Gold Rallies After Dropping From Record
Gold rebounded after dropping from an all-time high above $1,900 an ounce as investor concern that worsening sovereign-debt crises are exacerbating a global economic slowdown increased demand for a store of value.
Immediate-delivery gold advanced as much as 1.4 percent to $1,853.98 before trading at $1,844.32 at 2:37 p.m. in Singapore. The metal touched a record $1,913.50 yesterday before closing 3.7 percent lower on speculation that the U.S. Federal Reserve will act to stimulate the faltering economy, boosting stocks.
Japan’s sovereign-credit rating was lowered by Moody’s Investors Service today, following the first cut of the U.S.’s sovereign grade this month by Standard & Poor’s. The move comes amid concern the euro-area debt crisis may worsen after German Chancellor Angela Merkel rejected a call by her nation’s Labor Minister Ursula von der Leyen for countries to put up gold as security for bailouts, reflecting euro-area divisions.
“Gold is very well-bid every time prices come off,” said Duan Shihua, head of corporate services at Haitong Futures Co. and the top-rated gold analyst this year in an annual poll by the Futures Daily and Securities Times. “This will keep prices supported as investors continue to look for a safe place to put their money.”
Central bankers from around the world gather on Aug. 26 in Jackson Hole, Wyoming, for an annual meeting that last year saw Fed Chairman Ben S. Bernanke hint at a second round of asset purchases. That’s created speculation the Fed may move again at this meeting to bolster the economy.
“Three pillars are set to strengthen and drive prices further into uncharted territory,” Barclays Capital analysts including Suki Cooper said in a report today.

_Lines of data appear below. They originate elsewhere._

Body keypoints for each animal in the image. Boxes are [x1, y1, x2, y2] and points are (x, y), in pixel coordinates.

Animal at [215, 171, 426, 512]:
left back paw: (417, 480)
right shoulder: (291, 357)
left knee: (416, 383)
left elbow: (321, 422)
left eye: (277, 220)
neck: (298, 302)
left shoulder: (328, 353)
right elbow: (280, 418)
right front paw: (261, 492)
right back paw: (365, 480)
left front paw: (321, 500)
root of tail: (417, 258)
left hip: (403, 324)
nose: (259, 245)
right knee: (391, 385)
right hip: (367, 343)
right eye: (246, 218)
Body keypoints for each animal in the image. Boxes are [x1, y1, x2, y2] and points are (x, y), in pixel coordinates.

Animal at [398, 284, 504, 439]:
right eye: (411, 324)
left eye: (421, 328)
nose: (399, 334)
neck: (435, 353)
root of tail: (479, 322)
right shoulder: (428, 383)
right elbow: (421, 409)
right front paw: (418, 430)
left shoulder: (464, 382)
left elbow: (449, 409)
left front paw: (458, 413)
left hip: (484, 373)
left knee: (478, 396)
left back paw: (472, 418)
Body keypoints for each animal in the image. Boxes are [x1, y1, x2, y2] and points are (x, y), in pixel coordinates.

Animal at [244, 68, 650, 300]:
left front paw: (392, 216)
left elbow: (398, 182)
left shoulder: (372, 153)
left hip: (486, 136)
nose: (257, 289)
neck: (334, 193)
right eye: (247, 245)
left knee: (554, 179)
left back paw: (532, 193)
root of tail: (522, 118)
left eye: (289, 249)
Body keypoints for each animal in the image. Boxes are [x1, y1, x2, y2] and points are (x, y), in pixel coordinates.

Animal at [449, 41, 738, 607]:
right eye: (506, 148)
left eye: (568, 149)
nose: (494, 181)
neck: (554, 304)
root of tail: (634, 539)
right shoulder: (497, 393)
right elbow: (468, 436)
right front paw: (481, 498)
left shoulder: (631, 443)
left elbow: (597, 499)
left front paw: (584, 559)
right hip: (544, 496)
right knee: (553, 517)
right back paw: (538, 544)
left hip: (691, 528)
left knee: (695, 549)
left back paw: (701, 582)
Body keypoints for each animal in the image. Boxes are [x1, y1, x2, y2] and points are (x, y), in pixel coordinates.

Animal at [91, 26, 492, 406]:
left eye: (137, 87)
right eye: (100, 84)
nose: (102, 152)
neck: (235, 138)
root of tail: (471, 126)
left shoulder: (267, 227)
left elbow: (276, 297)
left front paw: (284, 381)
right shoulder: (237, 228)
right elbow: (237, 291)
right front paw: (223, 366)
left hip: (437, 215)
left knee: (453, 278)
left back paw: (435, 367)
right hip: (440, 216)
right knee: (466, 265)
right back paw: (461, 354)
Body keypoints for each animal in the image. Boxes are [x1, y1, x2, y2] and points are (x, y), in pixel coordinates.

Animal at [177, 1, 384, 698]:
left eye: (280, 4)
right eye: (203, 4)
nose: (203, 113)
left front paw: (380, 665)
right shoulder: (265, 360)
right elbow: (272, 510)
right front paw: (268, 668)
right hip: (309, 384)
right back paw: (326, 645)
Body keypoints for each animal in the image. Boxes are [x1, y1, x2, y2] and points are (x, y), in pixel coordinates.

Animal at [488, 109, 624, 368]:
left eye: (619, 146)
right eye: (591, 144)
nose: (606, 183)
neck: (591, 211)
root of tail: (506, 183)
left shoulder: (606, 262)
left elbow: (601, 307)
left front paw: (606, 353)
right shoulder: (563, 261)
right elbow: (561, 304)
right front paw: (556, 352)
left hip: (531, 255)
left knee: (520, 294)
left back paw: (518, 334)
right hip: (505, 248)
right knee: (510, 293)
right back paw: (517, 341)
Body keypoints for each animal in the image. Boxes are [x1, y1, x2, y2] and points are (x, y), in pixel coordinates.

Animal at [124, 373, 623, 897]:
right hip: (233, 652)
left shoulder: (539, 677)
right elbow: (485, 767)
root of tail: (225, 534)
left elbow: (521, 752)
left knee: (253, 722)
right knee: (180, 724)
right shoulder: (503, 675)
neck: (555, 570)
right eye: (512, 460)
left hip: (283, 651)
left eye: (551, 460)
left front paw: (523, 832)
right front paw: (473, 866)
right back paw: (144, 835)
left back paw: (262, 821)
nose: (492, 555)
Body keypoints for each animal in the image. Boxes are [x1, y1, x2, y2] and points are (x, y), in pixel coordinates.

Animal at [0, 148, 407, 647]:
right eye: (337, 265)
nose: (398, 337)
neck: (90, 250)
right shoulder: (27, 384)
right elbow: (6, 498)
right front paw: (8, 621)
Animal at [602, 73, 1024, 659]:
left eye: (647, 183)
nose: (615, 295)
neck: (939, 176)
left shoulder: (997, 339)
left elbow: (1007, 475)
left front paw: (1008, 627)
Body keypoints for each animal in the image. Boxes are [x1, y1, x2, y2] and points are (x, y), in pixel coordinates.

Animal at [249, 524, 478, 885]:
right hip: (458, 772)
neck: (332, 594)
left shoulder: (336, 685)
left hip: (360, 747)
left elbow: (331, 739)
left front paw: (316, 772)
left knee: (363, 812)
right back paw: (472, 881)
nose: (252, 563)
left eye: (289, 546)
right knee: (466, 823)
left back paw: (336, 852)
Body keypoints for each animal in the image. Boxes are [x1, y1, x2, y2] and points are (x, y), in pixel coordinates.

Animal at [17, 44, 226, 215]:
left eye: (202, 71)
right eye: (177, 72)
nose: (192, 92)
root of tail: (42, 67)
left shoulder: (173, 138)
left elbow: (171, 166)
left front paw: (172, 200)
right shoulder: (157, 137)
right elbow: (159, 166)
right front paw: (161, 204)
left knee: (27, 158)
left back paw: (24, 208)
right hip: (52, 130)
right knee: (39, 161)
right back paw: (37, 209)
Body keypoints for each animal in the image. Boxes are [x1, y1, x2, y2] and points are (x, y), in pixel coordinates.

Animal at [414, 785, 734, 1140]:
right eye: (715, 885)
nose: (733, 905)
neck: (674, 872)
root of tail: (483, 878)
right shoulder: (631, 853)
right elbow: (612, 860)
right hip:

These are a “structural shift in macroeconomic instability,” investment demand and the return of central-bank buying, they said.
Central banks are unlikely to sell their gold even if they need to raise cash to counter an escalating debt crisis, according to Morgan Stanley.
“You sell off your one asset that really would produce a major bang for your buck, and what happens is 12 months down the track, you find that your debt position is still deteriorating,” said Peter Richardson, chief metals economist at Morgan Stanley Australia Ltd. “You don’t then have the asset backing in the form of a high gold price for your reserves to bolster your creditworthiness.”
Gold for December delivery in New York fell as much as 1.6 percent to $1,831.50 an ounce before trading at $1,848.20. Cash silver and palladium were little changed at $41.89 an ounce and $761.25 an ounce, respectively. Spot platinum increased 0.5 percent to $1,871.60 an ounce.